▶ **YOUR TASK**
Can you write out the lines starting at "pose: elev=186.2 azim=75.4" and ending at "Dot at: (234, 207)" again, with "dist" swapped for "distance" and everything else left unchanged?
━━ INPUT DATA
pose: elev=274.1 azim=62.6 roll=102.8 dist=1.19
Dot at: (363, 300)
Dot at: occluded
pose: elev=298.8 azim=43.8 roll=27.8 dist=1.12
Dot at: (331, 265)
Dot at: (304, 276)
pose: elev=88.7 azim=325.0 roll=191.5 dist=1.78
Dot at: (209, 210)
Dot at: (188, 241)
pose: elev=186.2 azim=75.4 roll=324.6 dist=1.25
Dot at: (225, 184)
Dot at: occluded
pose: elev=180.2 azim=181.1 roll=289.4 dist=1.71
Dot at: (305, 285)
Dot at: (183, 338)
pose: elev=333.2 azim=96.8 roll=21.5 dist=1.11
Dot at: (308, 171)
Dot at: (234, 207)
━━━━
━━ INPUT DATA
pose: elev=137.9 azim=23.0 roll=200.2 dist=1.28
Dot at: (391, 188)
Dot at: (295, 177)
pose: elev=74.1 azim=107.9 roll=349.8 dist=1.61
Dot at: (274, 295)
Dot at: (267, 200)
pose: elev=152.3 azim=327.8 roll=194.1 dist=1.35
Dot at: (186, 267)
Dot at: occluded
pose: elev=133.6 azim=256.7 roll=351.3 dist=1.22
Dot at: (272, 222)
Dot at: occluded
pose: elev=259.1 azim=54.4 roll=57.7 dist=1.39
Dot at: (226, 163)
━━━━
━━ INPUT DATA
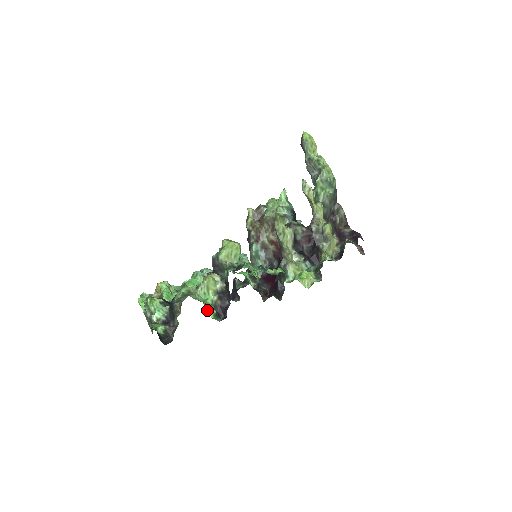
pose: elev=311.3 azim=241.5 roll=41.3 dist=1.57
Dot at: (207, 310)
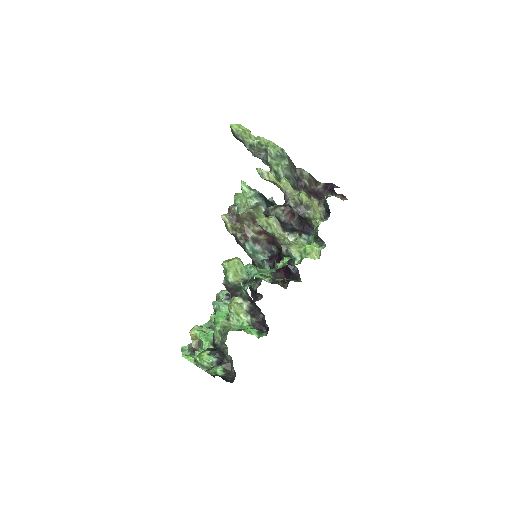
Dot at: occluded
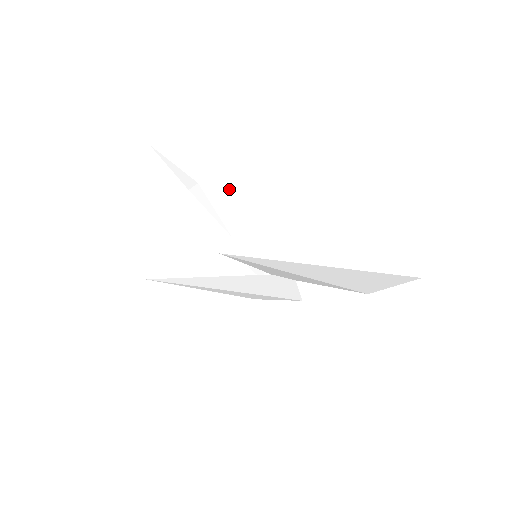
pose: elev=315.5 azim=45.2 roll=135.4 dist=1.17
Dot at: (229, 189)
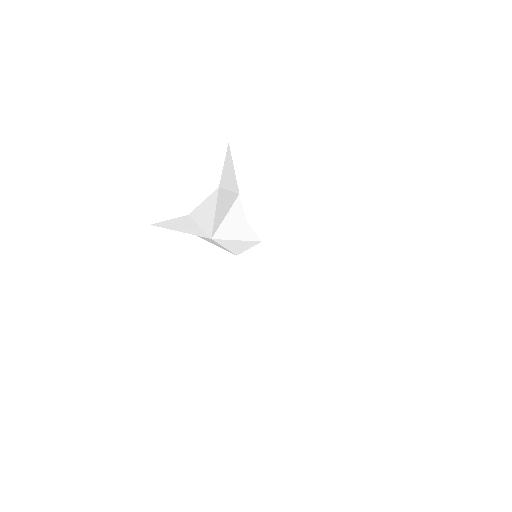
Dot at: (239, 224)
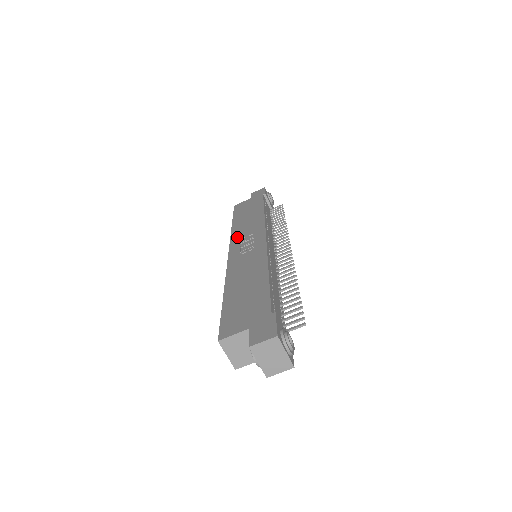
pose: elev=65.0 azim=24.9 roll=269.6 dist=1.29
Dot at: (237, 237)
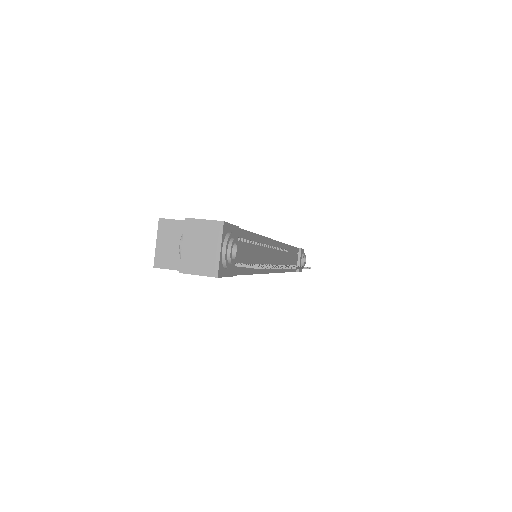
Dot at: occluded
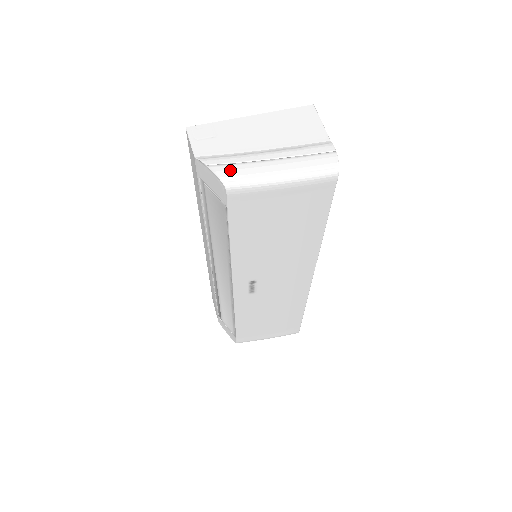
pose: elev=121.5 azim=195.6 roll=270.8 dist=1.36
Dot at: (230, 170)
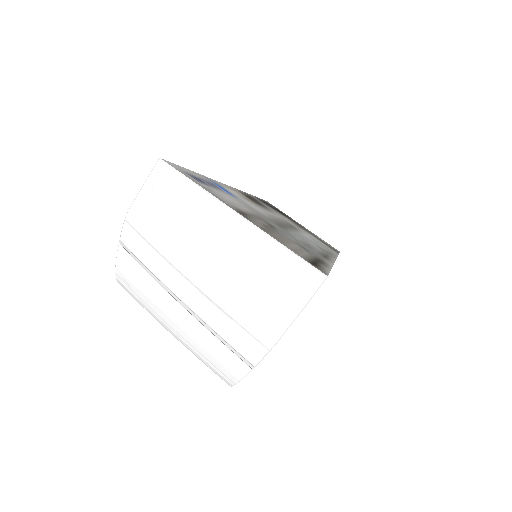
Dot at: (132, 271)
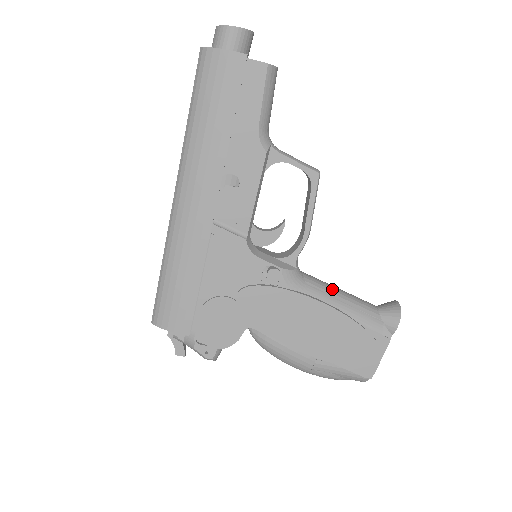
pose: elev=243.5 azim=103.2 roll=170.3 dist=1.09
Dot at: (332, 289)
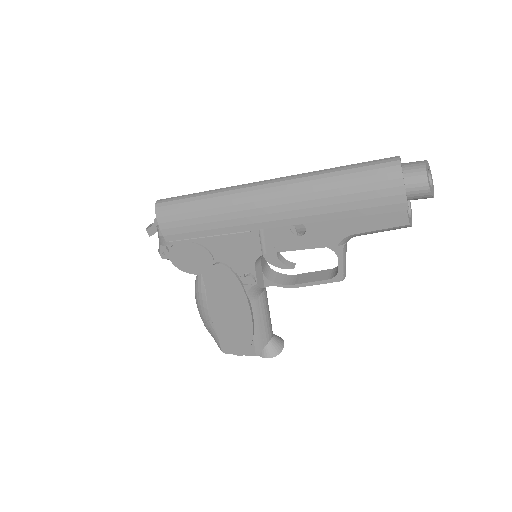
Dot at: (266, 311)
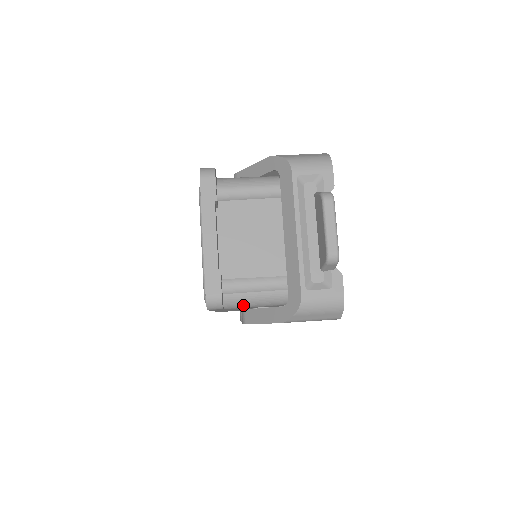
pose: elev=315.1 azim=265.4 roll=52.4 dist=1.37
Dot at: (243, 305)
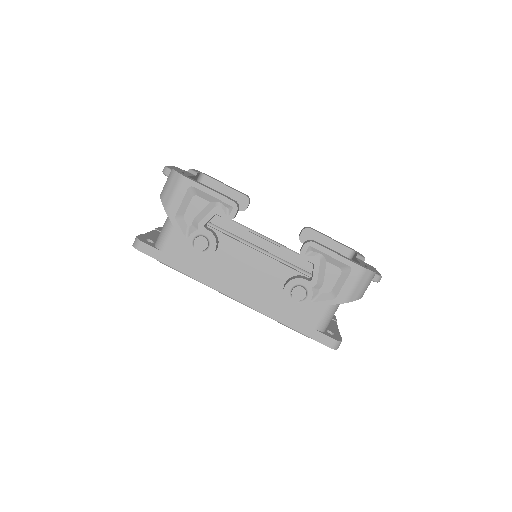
━━━━
▶ **FINISHED ANSWER**
pose: elev=186.2 azim=75.4 roll=324.6 distance=1.25
Dot at: (225, 184)
Dot at: occluded
pose: elev=180.2 azim=181.1 roll=289.4 distance=1.71
Dot at: (305, 285)
Dot at: (183, 338)
pose: elev=333.2 azim=96.8 roll=21.5 distance=1.11
Dot at: (308, 171)
Dot at: (234, 207)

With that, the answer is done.